In essence, it is simply a database, a ledger of any virtually recordable information (for example the transfer of Bitcoins) that constitute the ‘blocks’, which are then ‘chained’ together to form a cohesive record of that information.
Why is it revolutionary then? This chain of blocks is distributed amongst computers all around the world always competing to validate the next block based on a validation method agreed on by the majority. This joint feature, combined with high level cryptography, insures the immutability of the chain and makes it extremely difficult to attack or corrupt the information contained therein.
Its first implementation that went viral is Bitcoin, a digital currency made available by this ‘distributed ledger technology’. The attention that bitcoin attracts is rather due to its high price and even higher volatility, but it is important to mention that the technology it uses in its current form is rather an outdated one.
Many of you might have heard of Ethereum, Ripple, Iota etc. These ‘altcoins’ use newer technologies such as ‘smart contracts’ (auto-executing contracts with pre-programmed conditions), new mining algorithms that bypass the vast consumption of energy associated with Bitcoin and new network systems that do not consist of a single chain.
The technology has even wider ranging implications when we look outside of the fintech area.

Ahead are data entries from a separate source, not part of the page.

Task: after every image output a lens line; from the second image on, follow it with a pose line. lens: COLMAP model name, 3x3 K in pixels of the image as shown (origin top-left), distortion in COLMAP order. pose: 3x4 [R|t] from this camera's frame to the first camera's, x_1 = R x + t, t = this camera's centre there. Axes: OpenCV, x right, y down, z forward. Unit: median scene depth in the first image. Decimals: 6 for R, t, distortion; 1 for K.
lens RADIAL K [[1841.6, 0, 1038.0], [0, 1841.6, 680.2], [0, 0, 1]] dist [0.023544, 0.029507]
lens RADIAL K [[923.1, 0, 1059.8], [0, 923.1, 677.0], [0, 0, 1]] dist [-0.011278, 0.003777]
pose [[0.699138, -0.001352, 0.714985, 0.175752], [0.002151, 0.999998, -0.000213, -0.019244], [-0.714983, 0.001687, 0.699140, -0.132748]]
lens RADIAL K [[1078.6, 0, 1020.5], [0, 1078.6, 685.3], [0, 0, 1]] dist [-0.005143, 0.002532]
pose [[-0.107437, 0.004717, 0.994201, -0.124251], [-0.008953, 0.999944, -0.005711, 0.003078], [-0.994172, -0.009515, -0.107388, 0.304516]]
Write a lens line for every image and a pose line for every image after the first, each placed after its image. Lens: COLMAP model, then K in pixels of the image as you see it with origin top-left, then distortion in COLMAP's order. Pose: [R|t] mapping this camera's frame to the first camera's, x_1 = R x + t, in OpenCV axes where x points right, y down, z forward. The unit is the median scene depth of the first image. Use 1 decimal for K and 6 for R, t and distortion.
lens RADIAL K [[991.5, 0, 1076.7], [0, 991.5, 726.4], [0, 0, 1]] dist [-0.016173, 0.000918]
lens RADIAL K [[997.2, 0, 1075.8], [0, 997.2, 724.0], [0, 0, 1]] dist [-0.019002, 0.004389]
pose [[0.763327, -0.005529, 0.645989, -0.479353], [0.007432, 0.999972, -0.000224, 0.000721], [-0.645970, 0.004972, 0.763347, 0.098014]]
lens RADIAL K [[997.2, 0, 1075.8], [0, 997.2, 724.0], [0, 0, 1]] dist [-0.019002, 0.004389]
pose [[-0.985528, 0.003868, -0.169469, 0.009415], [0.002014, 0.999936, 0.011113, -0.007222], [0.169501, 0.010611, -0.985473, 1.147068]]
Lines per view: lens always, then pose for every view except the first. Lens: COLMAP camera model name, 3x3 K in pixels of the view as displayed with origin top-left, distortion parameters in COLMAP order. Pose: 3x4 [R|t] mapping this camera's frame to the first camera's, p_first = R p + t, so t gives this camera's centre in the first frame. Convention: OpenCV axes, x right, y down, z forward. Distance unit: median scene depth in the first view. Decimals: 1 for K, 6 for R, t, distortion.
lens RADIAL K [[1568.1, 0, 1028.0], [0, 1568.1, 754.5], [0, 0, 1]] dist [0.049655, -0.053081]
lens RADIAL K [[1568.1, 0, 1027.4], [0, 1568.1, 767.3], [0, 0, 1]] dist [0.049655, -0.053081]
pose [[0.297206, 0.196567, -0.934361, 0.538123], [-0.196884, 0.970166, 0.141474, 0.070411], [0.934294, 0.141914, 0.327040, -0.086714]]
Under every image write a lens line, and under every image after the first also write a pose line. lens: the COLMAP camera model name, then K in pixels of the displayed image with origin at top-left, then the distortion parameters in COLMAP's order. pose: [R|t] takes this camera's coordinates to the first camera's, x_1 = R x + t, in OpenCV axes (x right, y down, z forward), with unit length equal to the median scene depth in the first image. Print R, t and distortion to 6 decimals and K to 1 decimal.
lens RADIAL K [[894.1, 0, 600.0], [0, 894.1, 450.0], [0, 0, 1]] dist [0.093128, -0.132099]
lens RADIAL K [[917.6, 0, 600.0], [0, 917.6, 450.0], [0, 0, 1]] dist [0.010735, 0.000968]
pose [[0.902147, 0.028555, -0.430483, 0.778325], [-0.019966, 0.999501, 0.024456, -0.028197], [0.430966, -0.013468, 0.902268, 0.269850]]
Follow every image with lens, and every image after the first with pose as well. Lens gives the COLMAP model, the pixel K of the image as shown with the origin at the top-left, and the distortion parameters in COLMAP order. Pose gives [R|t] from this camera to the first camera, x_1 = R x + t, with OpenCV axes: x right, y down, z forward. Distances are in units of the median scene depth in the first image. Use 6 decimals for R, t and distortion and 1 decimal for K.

Data protection regulation GDPR, as we mentioned in a previous article, is increasingly stringent and at first sight directly opposes blockchain technology, in which information is held immutably on a global network. The regulation soon coming into force contains elements such as the ‘right to be forgotten’, limited data transfers, extraterritorial jurisdiction etc. that aim to ensure the adequate protection of private data. On the other hand, it also encourages encryption and pseudonomysation, which are fundamental concepts in the blockchain technology.
On the field of law, the distributed ledger technology has many applications that can help us improve and make the handling of information more efficient:
– Centrally held databases may soon be easily accessible, while maintaining their security;
– Audits may shorten, become more accurate and transparent;
– Certifying information may become faster and more precise by implementing a kind of ‘digital notary’;
– Encoding complex business rules with autonomous software agents may enhance business efficiency and the automatic execution of event-triggered smart contracts may give us more certainty.
These technologies have a high potential to revolutionise many aspects of our lives, and may be available to us even sooner than what we think, however it is important to carefully scrutinise these technologies before applying them and relying on them completely.
It is desirable the legislator to intervene promptly in adapting the current legislation in order to be abreast of the rapid technological changes.